*** Excerpted passage Section Begins ***

The lives of sex workers aren’t of any interest to Rhoda Grant, though. As far as she sees it, taking away their livelihood and freedom of choice to choose their profession is what’s best for sex workers because they couldn’t possibly want to be there and, if they say they do, they must be doing so with a pimp’s knife at their back. She’s quick to point out the circumstances that may drive people into the sex industry – poverty and drug addiction, for example – but gives no suggestions for alleviating these aside from taking away their job.
The right to earn a living is a basic human right and one which is defended by the GMB trade union, by whom sex workers are represented. Grant dismisses this on the grounds that the purchase and sale of sex “reduce sexual activity and individuals to a commodity”. The subtext to this statement being that sex workers are reduced, by their profession, to objects and, therefore, have no need for rights. The sex industry is a service industry: sex workers provide a service for which clients pay. It is the services and not the individual that are the commodity.
As well as saving all those working in the sex industry, whether they want to be saved or not, Grant believes her bill will stop all trafficking. If this were true, then I would applaud her efforts and hope that she received the support necessary. However, she’s confusing sex work with trafficking and assuming – in fact, stating – that all those working in the sex industry are there against their will and under coercion. Initiatives which confuse sex work with trafficking impact negatively on sex workers and expose them to greater levels of risk and insecurity. Sex workers are best placed to spot a trafficked person – and have no interest in supporting human trafficking – and criminalising sex workers means the people best placed to spot a trafficked person will then be prevented from helping them.

*** Excerpted passage Section Ends ***

→ Using the information:
1. In the passage on Rhoda Grant's bill, which trade union represents sex workers?
2. Reproduce word for word the part of the passage on Rhoda Grant's bill starting at "As well as saving" and ending at "from helping them.".

*** Record set Section Begins ***

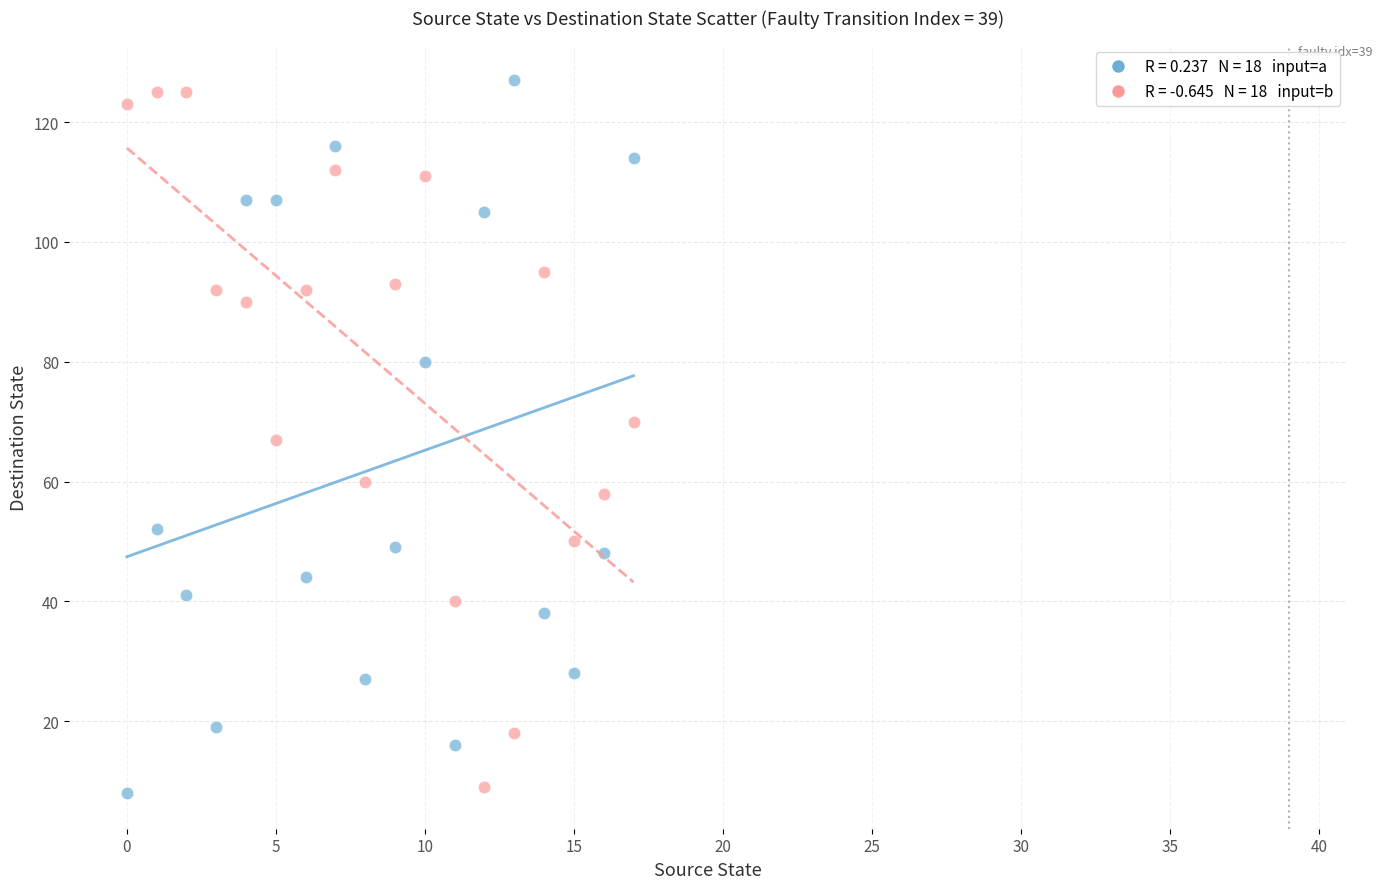

Across all data points, what is the range of Y values (max minus min)?

119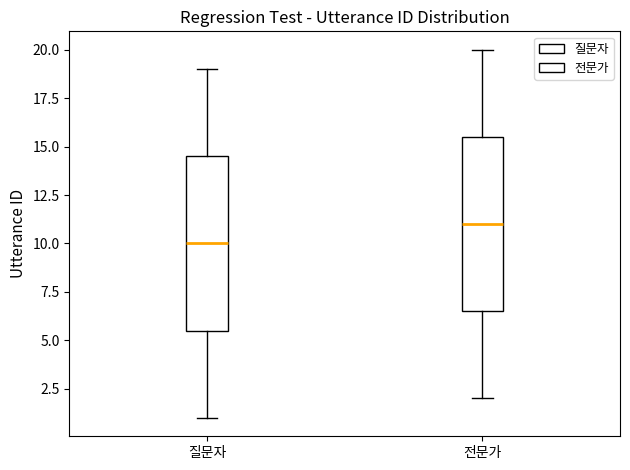

Which box has the lowest median line?

질문자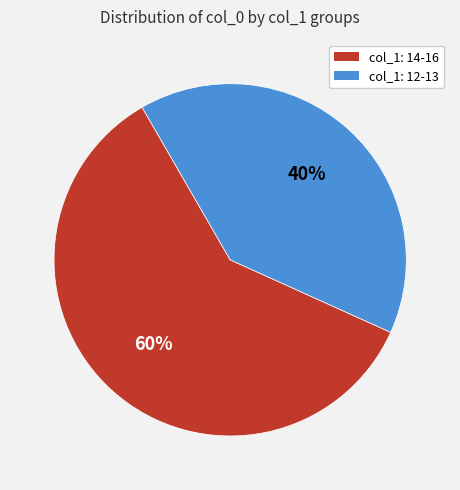

To the nearest percent, what is the difference between the largest and smallest slice percentages?

20%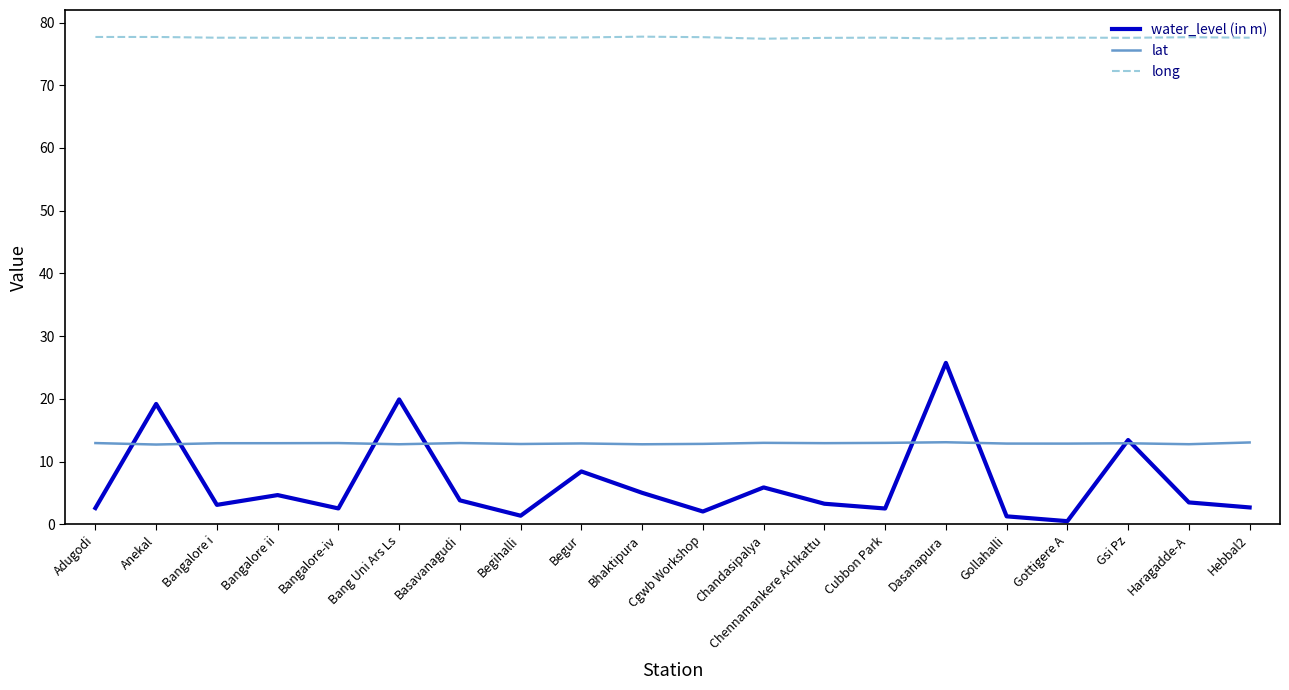

True or false: long and lat cross at least once.

False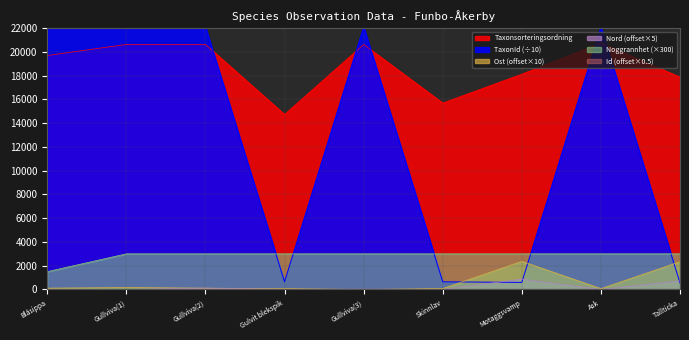

What is the maximum value for Ost (offset×10)?

2370.0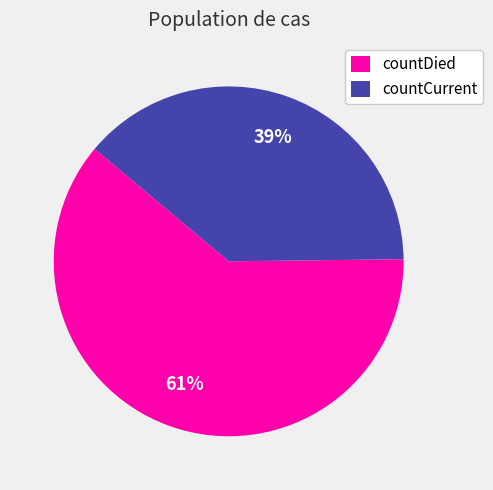

Which slice is the largest?

countDied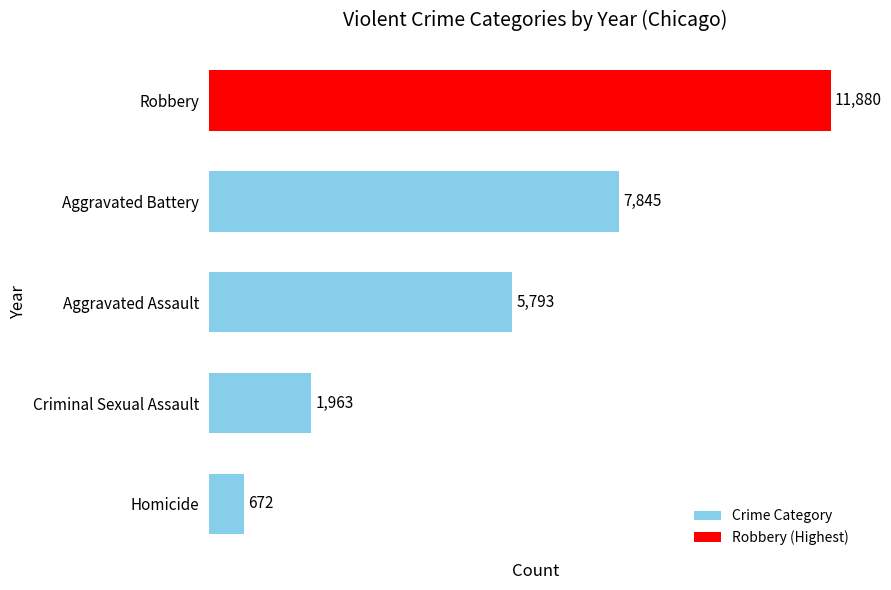

What is the label of the 4th bar from the top?

Criminal Sexual Assault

*** Record set Section Ends ***

→ Expected results:
1. The GMB trade union.

2.
As well as saving all those working in the sex industry, whether they want to be saved or not, Grant believes her bill will stop all trafficking. If this were true, then I would applaud her efforts and hope that she received the support necessary. However, she’s confusing sex work with trafficking and assuming – in fact, stating – that all those working in the sex industry are there against their will and under coercion. Initiatives which confuse sex work with trafficking impact negatively on sex workers and expose them to greater levels of risk and insecurity. Sex workers are best placed to spot a trafficked person – and have no interest in supporting human trafficking – and criminalising sex workers means the people best placed to spot a trafficked person will then be prevented from helping them.